News bits emerge here and there from the synod in Rome, for example in the very well-written blog of Archbishop Mark Coleridge of Brisbane, Australia, “On the Road Together,” which I heartily recommend.
There is also the “Synodenblog” of Abbot Jeremias Schröder OSB, president of the Ottilian Benedictines, which is the real topic of this post. What the abbot says about the “unchanging two-thousand year tradition of the church” will be of interest to Pray Tell readers, for misunderstanding have often arisen here around what is supposedly unchanging throughout church history.
Abbot Jeremias writes today (my translation):
Again and again, speeches in the aula speak of the unchanging two-thousand year tradition of the church. This disturbs those who know what it was really like. One (speaker) recalled the blessed theologian and cardinal John Henry Newman, who wrote a famous essay in 1845 with the title “On the Development of Christian Doctrine.” On Saturday there spoke a synod father who, in three minutes, gave a rapid summary of the changes in medieval teaching on marriage. As I congratulated him afterward, he said, “That was the topic of my doctoral thesis.”

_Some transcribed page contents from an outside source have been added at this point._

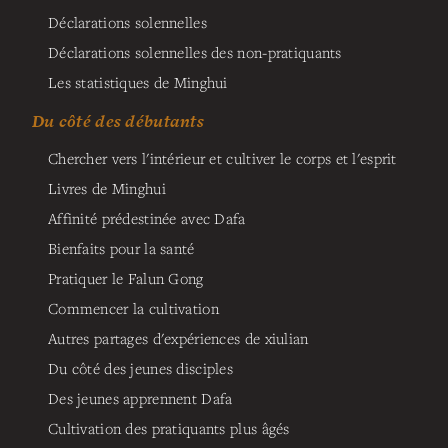
Déclarations solennelles
Déclarations solennelles des non-pratiquants
Les statistiques de Minghui
Du côté des débutants
Chercher vers l'intérieur et cultiver le corps et l'esprit
Livres de Minghui
Affinité prédestinée avec Dafa
Bienfaits pour la santé
Pratiquer le Falun Gong
Commencer la cultivation
Autres partages d'expériences de xiulian
Du côté des jeunes disciples
Des jeunes apprennent Dafa
Cultivation des pratiquants plus âgés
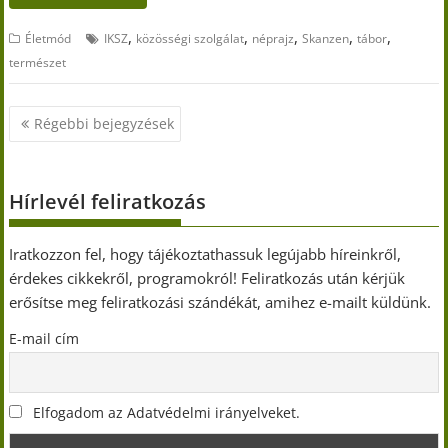
,
,
,
,
,
Életmód
IKSZ
közösségi szolgálat
néprajz
Skanzen
tábor
természet
Bejegyzés
Régebbi bejegyzések
navigáció
Hírlevél feliratkozás
Iratkozzon fel, hogy tájékoztathassuk legújabb híreinkről,
érdekes cikkekről, programokról! Feliratkozás után kérjük
erősítse meg feliratkozási szándékát, amihez e-mailt küldünk.
E-mail cím
Elfogadom az Adatvédelmi irányelveket.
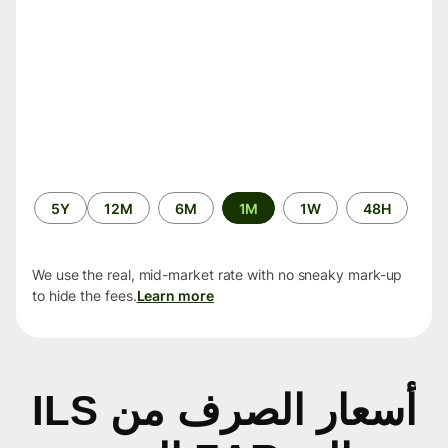
الفترة
5Y
12M
6M
1M
1W
48H
الزمنية
We use the real, mid-market rate with no sneaky mark-up
to hide the fees.
Learn more
أسعار الصرف من ILS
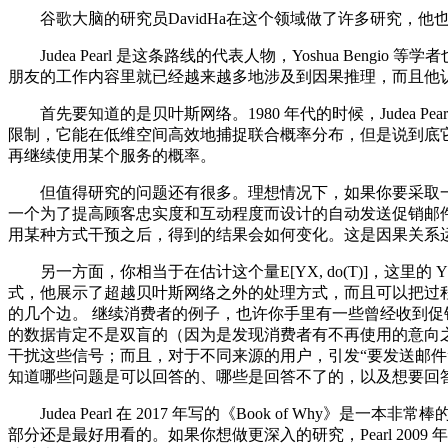
谷歌大脑的研究员DavidHa在这个领域做了许多研究，他
Judea Pearl 是这条路线的代表人物，Yoshua B
朋友的工作内容里就已经越来越多地涉及到因果推理，而且他
首先要知道的是贝叶斯网络。1980 年代的时候，Judea 
限制，它能在低维空间高效地捕捉联合概率分布，但是说到底
再继续使用某个服务的概率。
但值得研究的问题还有很多。理想情况下，如果你要采取一
一个为了提高顾客忠实度和互动程度而设计的自动发送促销邮
用某种方式干预之后，得到的结果会如何变化。这是因果关系运动的
另一方面，你相当于在估计这个量E[YX, do(T)]，这里的
式，他展示了超越贝叶斯网络之外的处理方式，而且可以把过
的几个边。 继续消费者的例子，也许你手里有一些曾经收到
的数据肯定不是双盲的（因为是发现消费者有不再使用的意向
干扰这些信号；而且，对于不同来源的用户，引发“要发送邮件
知道哪些问题是可以回答的、哪些是回答不了的，以及想要回
Judea Pearl 在 2017 年写的《Book of W
部分还是最好用看的。如果你想做更深入的研究，Pearl 200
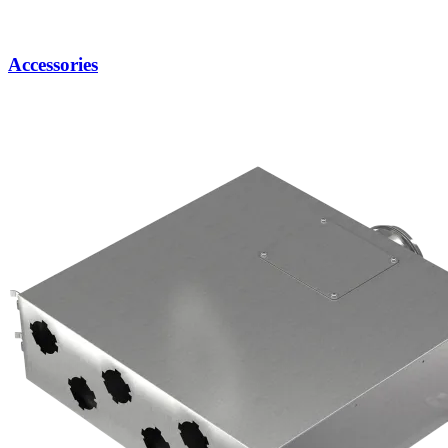
Accessories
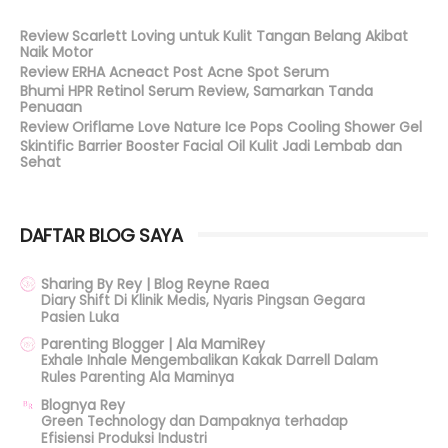
Review Scarlett Loving untuk Kulit Tangan Belang Akibat
Naik Motor
Review ERHA Acneact Post Acne Spot Serum
Bhumi HPR Retinol Serum Review, Samarkan Tanda
Penuaan
Review Oriflame Love Nature Ice Pops Cooling Shower Gel
Skintific Barrier Booster Facial Oil Kulit Jadi Lembab dan
Sehat
DAFTAR BLOG SAYA
Sharing By Rey | Blog Reyne Raea
Diary Shift Di Klinik Medis, Nyaris Pingsan Gegara
Pasien Luka
Parenting Blogger | Ala MamiRey
Exhale Inhale Mengembalikan Kakak Darrell Dalam
Rules Parenting Ala Maminya
Blognya Rey
Green Technology dan Dampaknya terhadap
Efisiensi Produksi Industri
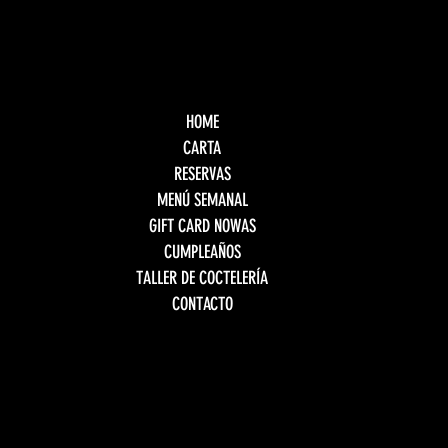
HOME
CARTA
RESERVAS
MENÚ SEMANAL
GIFT CARD NOWAS
CUMPLEAÑOS
TALLER DE COCTELERÍA
CONTACTO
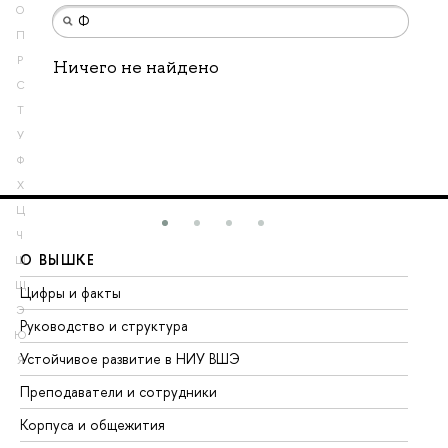
О
П
Р
Ничего не найдено
С
Т
У
Ф
Х
Ц
Ч
О ВЫШКЕ
О
Ш
Щ
Цифры и факты
Ли
Э
Руководство и структура
До
Ю
Устойчивое развитие в НИУ ВШЭ
Ол
Я
Преподаватели и сотрудники
Пр
Корпуса и общежития
Вы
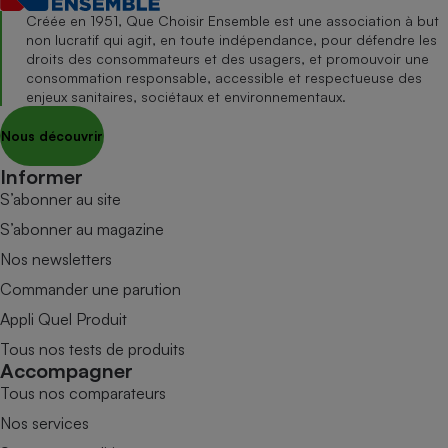
Créée en 1951, Que Choisir Ensemble est une association à but
non lucratif qui agit, en toute indépendance, pour défendre les
droits des consommateurs et des usagers, et promouvoir une
consommation responsable, accessible et respectueuse des
enjeux sanitaires, sociétaux et environnementaux.
Nous découvrir
Informer
S’abonner au site
S’abonner au magazine
Nos newsletters
Commander une parution
Appli Quel Produit
Tous nos tests de produits
Accompagner
Tous nos comparateurs
Nos services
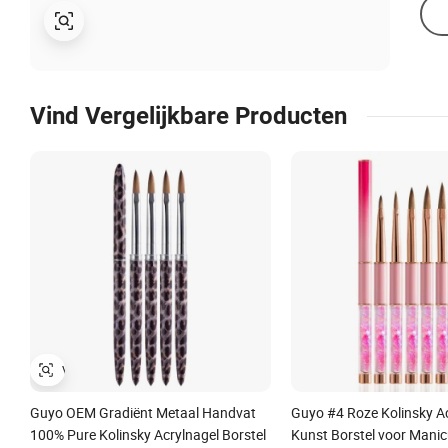
Vind Vergelijkbare Producten
Guyo OEM Gradiënt Metaal Handvat
Guyo #4 Roze Kolinsky Ac
100% Pure Kolinsky Acrylnagel Borstel
Kunst Borstel voor Manic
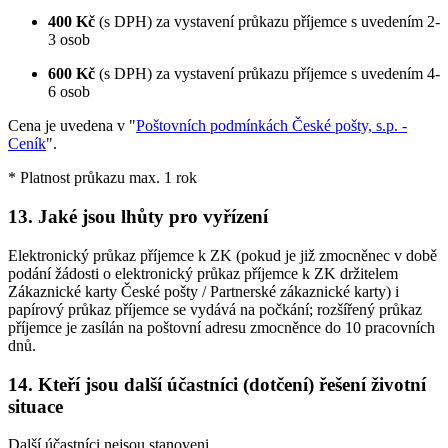
400 Kč
(s DPH) za vystavení průkazu příjemce s uvedením 2-
3 osob
600 Kč
(s DPH) za vystavení průkazu příjemce s uvedením 4-
6 osob
Cena je uvedena v "
Poštovních podmínkách České pošty, s.p. -
Ceník
".
* Platnost průkazu max. 1 rok
13. Jaké jsou lhůty pro vyřízení
Elektronický průkaz příjemce k ZK (pokud je již zmocněnec v době
podání žádosti o elektronický průkaz příjemce k ZK držitelem
Zákaznické karty České pošty / Partnerské zákaznické karty) i
papírový průkaz příjemce se vydává na počkání; rozšířený průkaz
příjemce je zasílán na poštovní adresu zmocněnce do 10 pracovních
dnů.
14. Kteří jsou další účastníci (dotčení) řešení životní
situace
Další účastníci nejsou stanoveni.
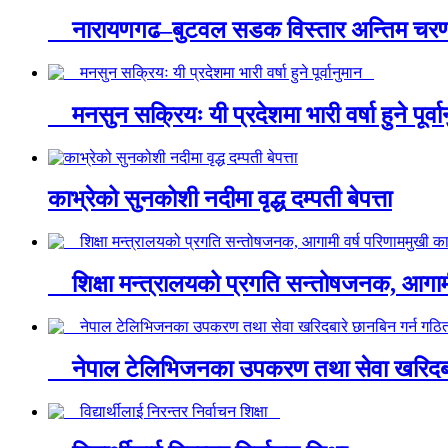
नारायणगढ–बुटवल सडक विस्तार अन्तिम चरणम
मनसुन सक्रियः यी प्रदेशमा भारी वर्षा हुने पूर्
काभ्रेको सुनकोशी नदीमा वृद्ध दम्पती बेपत्ता
शिक्षा मन्त्रालयको प्रगति सन्तोषजनक, आगामी
नेपाल टेलिभिजनका उपकरण तथा सेवा खरिदबारे 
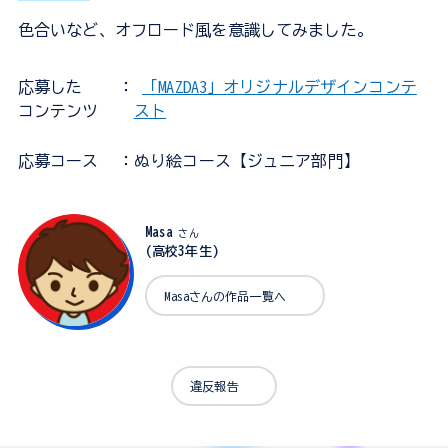
色合いなど、オフロード風を意識してみました。
応募した
：
「MAZDA3」オリジナルデザインコンテ
コンテンツ
スト
応募コース
：ぬり絵コース【ジュニア部門】
Masa
さん
(高校3年生)
Masaさんの作品一覧へ
違反報告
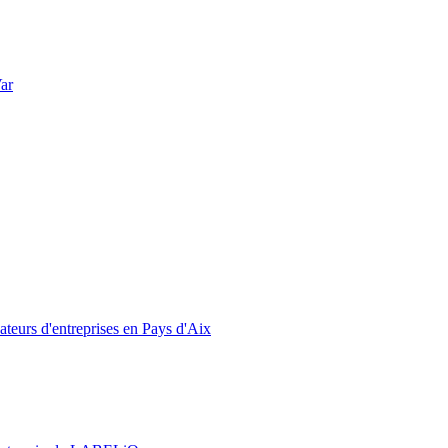
Var
eurs d'entreprises en Pays d'Aix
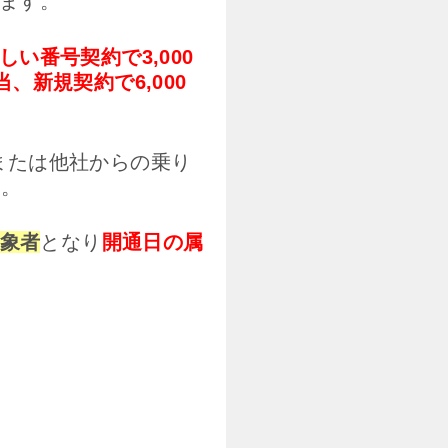
ます。
しい番号契約で3,000
当、新規契約で6,000
号または他社からの乗り
す。
対象者
となり
開通日の属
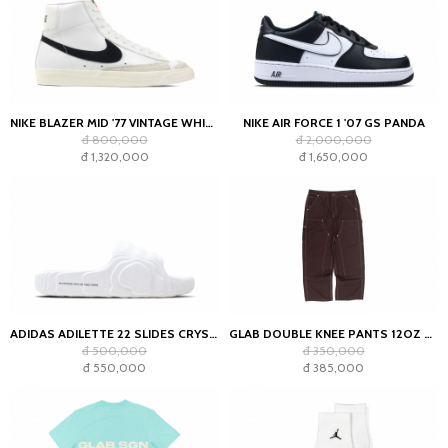
NIKE BLAZER MID '77 VINTAGE WHITE BLACK
NIKE AIR FORCE 1 '07 GS PANDA
đ 800,000
đ 2,000,000
đ 1,320,000
đ 1,650,000
ADIDAS ADILETTE 22 SLIDES CRYSTAL WHITE
GLAB DOUBLE KNEE PANTS 12OZ CHOCOLATE
đ 500,000
đ 350,000
đ 550,000
đ 385,000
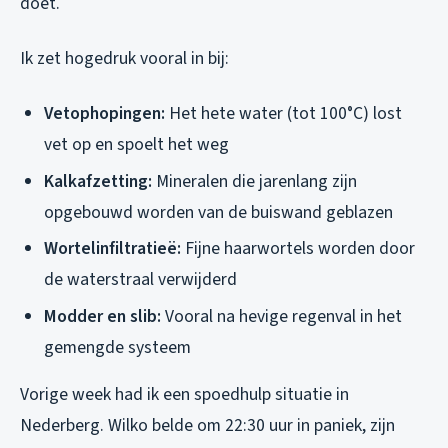
doet.
Ik zet hogedruk vooral in bij:
Vetophopingen:
Het hete water (tot 100°C) lost
vet op en spoelt het weg
Kalkafzetting:
Mineralen die jarenlang zijn
opgebouwd worden van de buiswand geblazen
Wortelinfiltratieë:
Fijne haarwortels worden door
de waterstraal verwijderd
Modder en slib:
Vooral na hevige regenval in het
gemengde systeem
Vorige week had ik een spoedhulp situatie in
Nederberg. Wilko belde om 22:30 uur in paniek, zijn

This is also interesting: Abbot Jeremias refers to “an American church leader” who warned of the dangers of regional competence and made reference to Luther and Erasmus of Rotterdam – he obviously means Archbishop Chaput of Philadelphia. The abbot remarks:
And only at the end (of Chaput’s speech) does one note, if one notes it then, that, in a cryptic manner, an important synod figure was in fact accused of being a second Martin Luther.
And this: it seems that one speaker spoke of the “smoke of Satan in the synod aula.” Oh my.